The task:
From the records below, copy out exactly the lines from the one containing "- lactobacillus (sauf L. delbrueckii)" to the one containing "- E. coli = 50", both included. Add nothing else.

Stored data:

▼

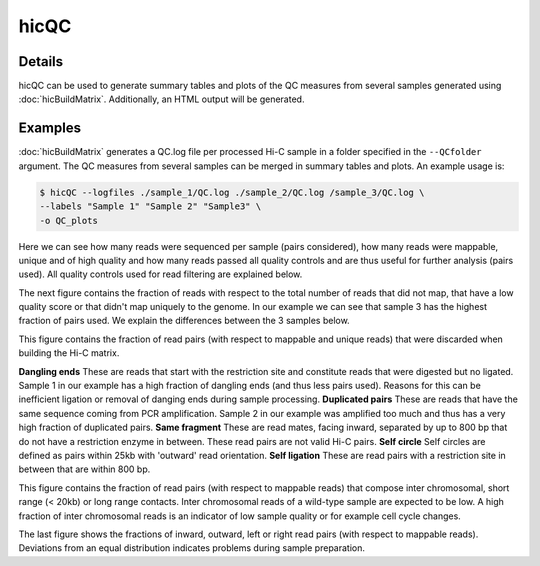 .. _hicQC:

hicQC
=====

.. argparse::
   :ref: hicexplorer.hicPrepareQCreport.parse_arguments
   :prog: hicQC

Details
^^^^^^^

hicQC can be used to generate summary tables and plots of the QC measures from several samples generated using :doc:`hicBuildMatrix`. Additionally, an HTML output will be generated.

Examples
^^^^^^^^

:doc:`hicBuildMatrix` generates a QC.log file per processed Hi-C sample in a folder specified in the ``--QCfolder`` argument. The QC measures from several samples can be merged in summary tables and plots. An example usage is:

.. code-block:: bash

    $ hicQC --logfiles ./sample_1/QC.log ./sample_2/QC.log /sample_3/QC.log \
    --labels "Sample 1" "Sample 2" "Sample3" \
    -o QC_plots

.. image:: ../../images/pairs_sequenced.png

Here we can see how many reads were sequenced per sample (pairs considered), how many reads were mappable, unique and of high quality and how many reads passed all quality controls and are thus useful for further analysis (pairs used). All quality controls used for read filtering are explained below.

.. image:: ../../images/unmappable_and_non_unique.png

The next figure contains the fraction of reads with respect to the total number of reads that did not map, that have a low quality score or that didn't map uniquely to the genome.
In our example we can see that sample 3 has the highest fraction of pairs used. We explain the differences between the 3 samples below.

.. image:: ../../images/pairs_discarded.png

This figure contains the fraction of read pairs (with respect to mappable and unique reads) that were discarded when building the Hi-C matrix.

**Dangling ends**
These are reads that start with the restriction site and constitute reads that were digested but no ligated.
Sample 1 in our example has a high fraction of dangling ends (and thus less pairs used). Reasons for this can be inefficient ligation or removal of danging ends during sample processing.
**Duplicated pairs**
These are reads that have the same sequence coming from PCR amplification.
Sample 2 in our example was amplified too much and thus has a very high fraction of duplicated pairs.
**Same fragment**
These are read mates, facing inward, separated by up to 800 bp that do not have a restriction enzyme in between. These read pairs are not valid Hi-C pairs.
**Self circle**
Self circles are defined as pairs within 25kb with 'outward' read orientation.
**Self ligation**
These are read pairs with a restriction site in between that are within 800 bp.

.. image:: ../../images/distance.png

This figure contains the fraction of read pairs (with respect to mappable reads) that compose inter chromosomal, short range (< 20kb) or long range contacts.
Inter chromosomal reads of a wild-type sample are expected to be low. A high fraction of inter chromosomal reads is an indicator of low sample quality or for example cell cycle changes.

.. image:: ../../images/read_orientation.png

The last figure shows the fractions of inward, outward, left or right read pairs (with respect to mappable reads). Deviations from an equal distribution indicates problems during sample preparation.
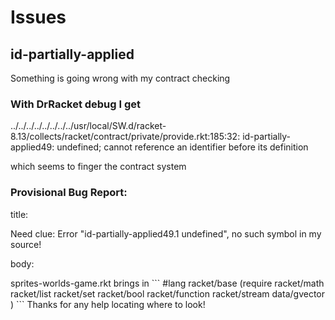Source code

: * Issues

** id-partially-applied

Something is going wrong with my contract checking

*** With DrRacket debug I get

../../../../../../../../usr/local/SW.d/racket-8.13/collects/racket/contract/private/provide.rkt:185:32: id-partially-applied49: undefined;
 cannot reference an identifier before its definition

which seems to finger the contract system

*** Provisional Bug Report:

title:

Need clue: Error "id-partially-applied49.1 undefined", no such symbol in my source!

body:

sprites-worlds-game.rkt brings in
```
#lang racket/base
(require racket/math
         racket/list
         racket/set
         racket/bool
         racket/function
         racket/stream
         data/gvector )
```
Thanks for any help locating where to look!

▲
▼

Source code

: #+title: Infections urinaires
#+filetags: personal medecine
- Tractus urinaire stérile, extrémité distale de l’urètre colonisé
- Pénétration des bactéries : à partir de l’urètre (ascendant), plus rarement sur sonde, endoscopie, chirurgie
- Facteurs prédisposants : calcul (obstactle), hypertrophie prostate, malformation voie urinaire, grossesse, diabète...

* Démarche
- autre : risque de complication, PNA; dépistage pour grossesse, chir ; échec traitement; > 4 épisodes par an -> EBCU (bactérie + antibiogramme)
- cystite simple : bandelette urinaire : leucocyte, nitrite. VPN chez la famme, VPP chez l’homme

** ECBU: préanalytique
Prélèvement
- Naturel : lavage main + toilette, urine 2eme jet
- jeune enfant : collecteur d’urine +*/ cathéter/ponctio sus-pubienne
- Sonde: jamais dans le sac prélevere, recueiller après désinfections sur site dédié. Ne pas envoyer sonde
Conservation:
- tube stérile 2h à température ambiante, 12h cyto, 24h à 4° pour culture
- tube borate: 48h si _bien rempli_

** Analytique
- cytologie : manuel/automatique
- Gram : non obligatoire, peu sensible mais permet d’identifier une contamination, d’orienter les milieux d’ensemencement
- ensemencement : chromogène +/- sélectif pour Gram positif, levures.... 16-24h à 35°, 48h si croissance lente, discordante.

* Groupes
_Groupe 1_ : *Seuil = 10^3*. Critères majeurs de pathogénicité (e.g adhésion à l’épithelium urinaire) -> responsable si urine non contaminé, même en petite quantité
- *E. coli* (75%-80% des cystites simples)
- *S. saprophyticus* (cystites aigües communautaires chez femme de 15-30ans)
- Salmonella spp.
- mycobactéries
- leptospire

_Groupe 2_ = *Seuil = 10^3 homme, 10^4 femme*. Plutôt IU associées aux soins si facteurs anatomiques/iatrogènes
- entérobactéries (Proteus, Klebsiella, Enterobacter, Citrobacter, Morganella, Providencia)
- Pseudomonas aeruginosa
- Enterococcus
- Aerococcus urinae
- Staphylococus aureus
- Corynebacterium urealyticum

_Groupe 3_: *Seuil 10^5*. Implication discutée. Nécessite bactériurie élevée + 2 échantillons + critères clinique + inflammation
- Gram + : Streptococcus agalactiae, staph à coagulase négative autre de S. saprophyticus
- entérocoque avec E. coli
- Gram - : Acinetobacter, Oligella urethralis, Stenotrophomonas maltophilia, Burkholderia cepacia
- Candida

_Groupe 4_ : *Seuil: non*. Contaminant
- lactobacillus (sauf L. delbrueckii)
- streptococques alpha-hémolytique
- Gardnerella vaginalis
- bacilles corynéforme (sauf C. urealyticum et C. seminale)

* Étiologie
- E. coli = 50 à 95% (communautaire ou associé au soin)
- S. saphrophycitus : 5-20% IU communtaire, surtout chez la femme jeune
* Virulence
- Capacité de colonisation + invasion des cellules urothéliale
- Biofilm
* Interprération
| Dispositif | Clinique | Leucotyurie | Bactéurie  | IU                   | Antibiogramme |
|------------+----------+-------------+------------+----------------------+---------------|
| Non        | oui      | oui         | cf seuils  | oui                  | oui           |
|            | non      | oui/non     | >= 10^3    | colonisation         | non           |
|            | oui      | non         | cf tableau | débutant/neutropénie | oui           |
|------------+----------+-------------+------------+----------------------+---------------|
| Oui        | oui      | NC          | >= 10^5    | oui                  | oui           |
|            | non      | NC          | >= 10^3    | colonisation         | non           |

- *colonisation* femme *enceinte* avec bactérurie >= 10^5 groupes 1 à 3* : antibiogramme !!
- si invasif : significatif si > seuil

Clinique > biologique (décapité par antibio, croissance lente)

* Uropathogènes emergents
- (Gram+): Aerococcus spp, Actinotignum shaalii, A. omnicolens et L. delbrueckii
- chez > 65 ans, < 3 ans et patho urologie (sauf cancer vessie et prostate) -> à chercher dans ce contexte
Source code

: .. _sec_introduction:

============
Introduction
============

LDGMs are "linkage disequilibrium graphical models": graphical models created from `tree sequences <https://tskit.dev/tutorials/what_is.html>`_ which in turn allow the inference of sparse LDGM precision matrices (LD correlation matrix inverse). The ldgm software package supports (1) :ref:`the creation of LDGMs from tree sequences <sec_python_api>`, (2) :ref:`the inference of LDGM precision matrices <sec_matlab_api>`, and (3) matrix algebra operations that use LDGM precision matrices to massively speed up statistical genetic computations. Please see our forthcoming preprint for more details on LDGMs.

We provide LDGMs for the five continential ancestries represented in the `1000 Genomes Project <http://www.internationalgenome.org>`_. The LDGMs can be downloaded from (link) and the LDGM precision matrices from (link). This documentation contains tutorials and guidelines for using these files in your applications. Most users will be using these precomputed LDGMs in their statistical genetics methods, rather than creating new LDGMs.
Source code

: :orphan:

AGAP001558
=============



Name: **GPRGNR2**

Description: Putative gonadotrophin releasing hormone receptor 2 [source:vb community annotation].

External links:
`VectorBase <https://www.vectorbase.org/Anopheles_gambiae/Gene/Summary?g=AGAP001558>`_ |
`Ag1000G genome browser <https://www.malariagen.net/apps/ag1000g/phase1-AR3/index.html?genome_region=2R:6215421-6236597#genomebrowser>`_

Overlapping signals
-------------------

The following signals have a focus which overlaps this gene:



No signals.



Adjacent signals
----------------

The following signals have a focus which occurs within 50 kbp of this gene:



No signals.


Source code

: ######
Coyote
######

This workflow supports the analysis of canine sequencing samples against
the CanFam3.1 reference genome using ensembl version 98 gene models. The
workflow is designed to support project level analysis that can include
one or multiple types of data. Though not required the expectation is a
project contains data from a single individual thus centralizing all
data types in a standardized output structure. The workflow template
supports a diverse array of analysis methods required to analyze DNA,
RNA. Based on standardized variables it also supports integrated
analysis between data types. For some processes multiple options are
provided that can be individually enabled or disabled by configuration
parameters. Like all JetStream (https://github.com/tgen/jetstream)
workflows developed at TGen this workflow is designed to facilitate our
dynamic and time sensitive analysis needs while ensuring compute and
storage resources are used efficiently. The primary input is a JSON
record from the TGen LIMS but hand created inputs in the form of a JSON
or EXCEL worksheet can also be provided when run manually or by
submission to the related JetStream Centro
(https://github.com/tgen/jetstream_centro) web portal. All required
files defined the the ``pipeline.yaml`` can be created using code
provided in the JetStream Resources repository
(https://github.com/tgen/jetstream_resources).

▲

Answer for the task:
- lactobacillus (sauf L. delbrueckii)
- streptococques alpha-hémolytique
- Gardnerella vaginalis
- bacilles corynéforme (sauf C. urealyticum et C. seminale)

* Étiologie
- E. coli = 50 à 95% (communautaire ou associé au soin)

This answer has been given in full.